Os questionamentos acerca do que “eu sou” ainda continuam. Descartes, procurando descobrir e definir sua existência, afirma que ela é uma res cogitans[3], ou seja, uma realidade pensante, uma coisa que pensa. Mas o que é uma coisa que pensa? Descartes afirma: “É uma coisa que duvida, que concebe, que afirma, que nega, que quer, que imagina também e que sente” (DESCARTES, 1979, p. 95). Ele diz que essas coisas pertencem à sua natureza, pois, ao contrário, ele nem poderia estar pensando para escrever. Continuando o raciocínio, percebe-se que, mesmo que a imaginação seja falaz, não se pode negar que a capacidade de imaginar exista. Pode se dizer o mesmo quanto aos atos relacionados com os órgãos dos sentidos, pois mesmo que a ação de ver, ouvir, sentir se relacionam com coisas falsas, eles existem, pois Descartes está vendo, ouvindo e sentindo.
Numa visão cartesiana, o corpo parecia ser muito mais importante que a alma. Porém, Descartes ao fazer uma análise de um pedaço de cera que acaba de ser tirado de uma colmeia, observa que pelos sentidos podem se ter algumas características, no entanto estas não revelam realmente o que seja a cera. Uma vez que, aquecendo-a no fogo pode haver alterações no gosto, na cor, no cheiro e em outras características. Mas, mesmo assim, a cera não deixa de ser o que ela é: cera, pois, contém nela a sua natureza, apesar das mutações que se possam ter. Descartes, com isso, afirma que a única coisa que permanecerá é a extensão, ou seja, o corpo é, essencialmente, a extensão, a res extensa[4]. Chega-se a essa certeza não pelos sentidos, apesar destes perceberem as mudanças da cera, mas pelo entendimento, isto é, pela razão. Assim, pode-se afirmar que a res extensa é uma ideia clara e distinta da mente e do espírito. Neste sentido, Descartes inverte a sua concepção: “(…) reconheço com evidência que nada há que me seja mais fácil de conhecer do que meu espírito” (DESCARTES, 1979, p. 98), ou seja, o espírito é mais fácil de conhecer do que o corpo.
Descartes, porém, ainda não está totalmente satisfeito. A única certeza que ele tem é a de saber que é um ser pensante e que existe. E isto o fará analisar a existência de Deus e se ele tem o poder de enganar. Isto, pois, sem o conhecimento destas duas verdades, não seria possível ter certeza de coisa alguma, uma vez que Descartes pressupôs a existência de um deus enganador para se chegar à certeza do cogito.
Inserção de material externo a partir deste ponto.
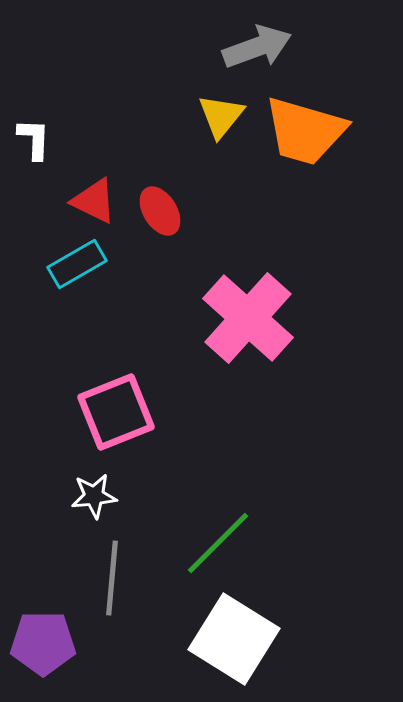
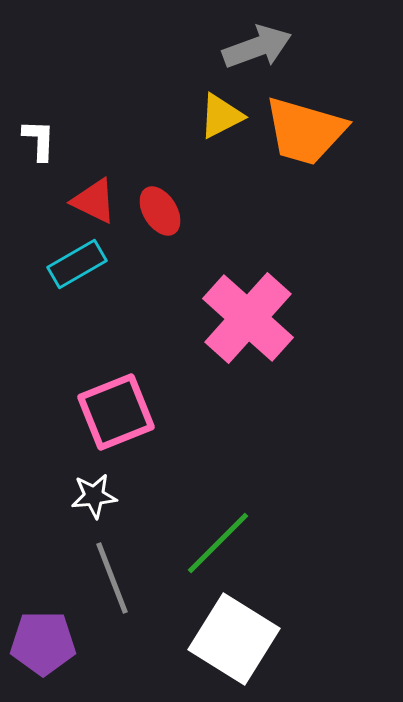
yellow triangle: rotated 24 degrees clockwise
white L-shape: moved 5 px right, 1 px down
gray line: rotated 26 degrees counterclockwise
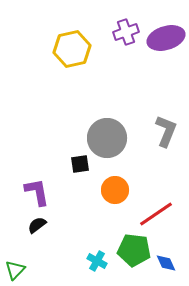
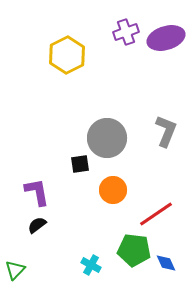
yellow hexagon: moved 5 px left, 6 px down; rotated 15 degrees counterclockwise
orange circle: moved 2 px left
cyan cross: moved 6 px left, 4 px down
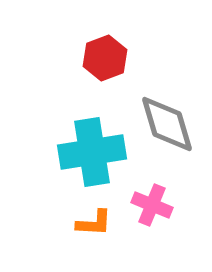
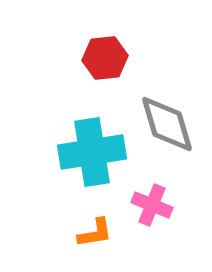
red hexagon: rotated 15 degrees clockwise
orange L-shape: moved 1 px right, 10 px down; rotated 12 degrees counterclockwise
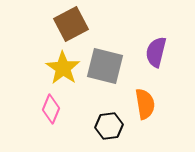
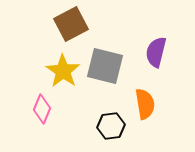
yellow star: moved 3 px down
pink diamond: moved 9 px left
black hexagon: moved 2 px right
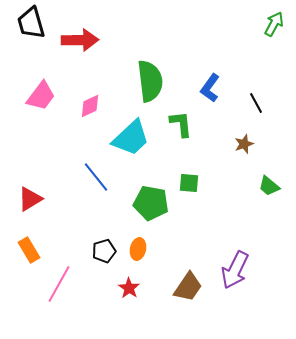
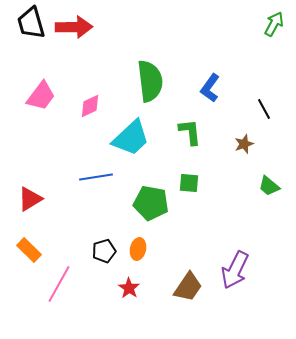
red arrow: moved 6 px left, 13 px up
black line: moved 8 px right, 6 px down
green L-shape: moved 9 px right, 8 px down
blue line: rotated 60 degrees counterclockwise
orange rectangle: rotated 15 degrees counterclockwise
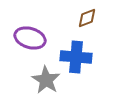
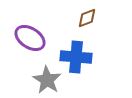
purple ellipse: rotated 16 degrees clockwise
gray star: moved 1 px right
Ele entendia pelo nome de Deus “uma substância infinita, eterna, imutável, independente, onisciente, onipotente e pela qual todas as coisas que foram criadas e produzidas” (REALE, 2004, p. 314). Por conseguinte, estas ideias são tão grandes que não poderiam ter sua origem em Descartes, logo, pode-se concluir que Deus existe. Pois, por mais que a ideia de substância esteja na mente dele, sendo ele uma substância finita, não poderia conter a ideia de uma substância infinita, se não tivesse sido colocada por uma substância verdadeiramente infinita. Pode-se, com isso, afirmar que a ideia de infinito é anterior à ideia de finito, conforme afirma o filósofo: “como seria possível que eu pudesse conhecer que duvido e que desejo, isto é, que me falta algo e que não sou inteiramente perfeito, se não tivesse em mim nenhuma ideia de ser mais perfeito que o meu” (DESCARTES, 1979, p. 108).
Descartes observa que a ideia de Deus nasceu e foi produzida com ele desde o momento em que foi criado. A argumentação cartesiana para provar a existência de Deus consiste em afirmar que: se eu tenho a ideia de Deus é porque Ele existe e foi Ele quem colocou esta ideia em minha mente. Assim, Descartes concebeu a existência de um Deus que é perfeito, infinito e eterno, que não é enganador, e do qual todas as coisas dependem. As coisas que são claras e distintas não podem deixar de ser verdadeiras, e “a certeza e a verdade de toda ciência dependem apenas do conhecimento do verdadeiro Deus” (REALE, 2004, p. 306). O cogito é, portanto, uma criatura de Deus. E é ele quem garante a existência desse Deus e vice-versa.
Podemos perceber a profundidade e a coerência das ideias de Descartes, visto que ele escolheu a dúvida para alcançar seu objetivo e através dela chegou a uma certeza. Porém, ao fazer uma análise crítica sobre seus conceitos, podemos levantar alguns questionamentos. Teria feito Descartes o caminho certo para chegar ao cogito? A razão por si só consegue se sustentar? Somos pura razão?
Referências
COTTINGHAM, John. Dicionário Descartes. Tradução de Helena Martins. Rio de Janeiro: Jorge Zahar, 1995.
DESCARTES, René. Meditações. 2. ed. São Paulo: Abril Cultural, 1979. (Os Pensadores).
REALE, Giovanni; ANTISERI, Dario. História da filosofia: do humanismo a Descartes. Tradução de Ivo Storniolo. São Paulo: Paulus, 2004. v. 3.
[1] Sistematizada e bastante generalizada.
[2] “Arquimedes, para tirar o globo terrestre de seu lugar e transportá-lo para outra parte, não pedia nada mais exceto um ponto que fosse fixo e seguro” (DESCARTES, 1979, p. 91). Por isto, Descartes queria encontrar um ponto que fosse fixo para levantar e construir um edifício para outras certezas.
[3] Res cogitans é, portanto, a “existência espiritual do homem sem nenhuma ruptura entre pensar e ser, é a alma humana como realidade pensante que é pensamento em ato” (REALE, 2004, p. 293).
[4] Res extensa é, portanto, o “mundo material (compreendendo obviamente o corpo humano), do qual, justamente, se pode predicar como essencial apenas a propriedade da extensão” (REALE, 2004, p. 293).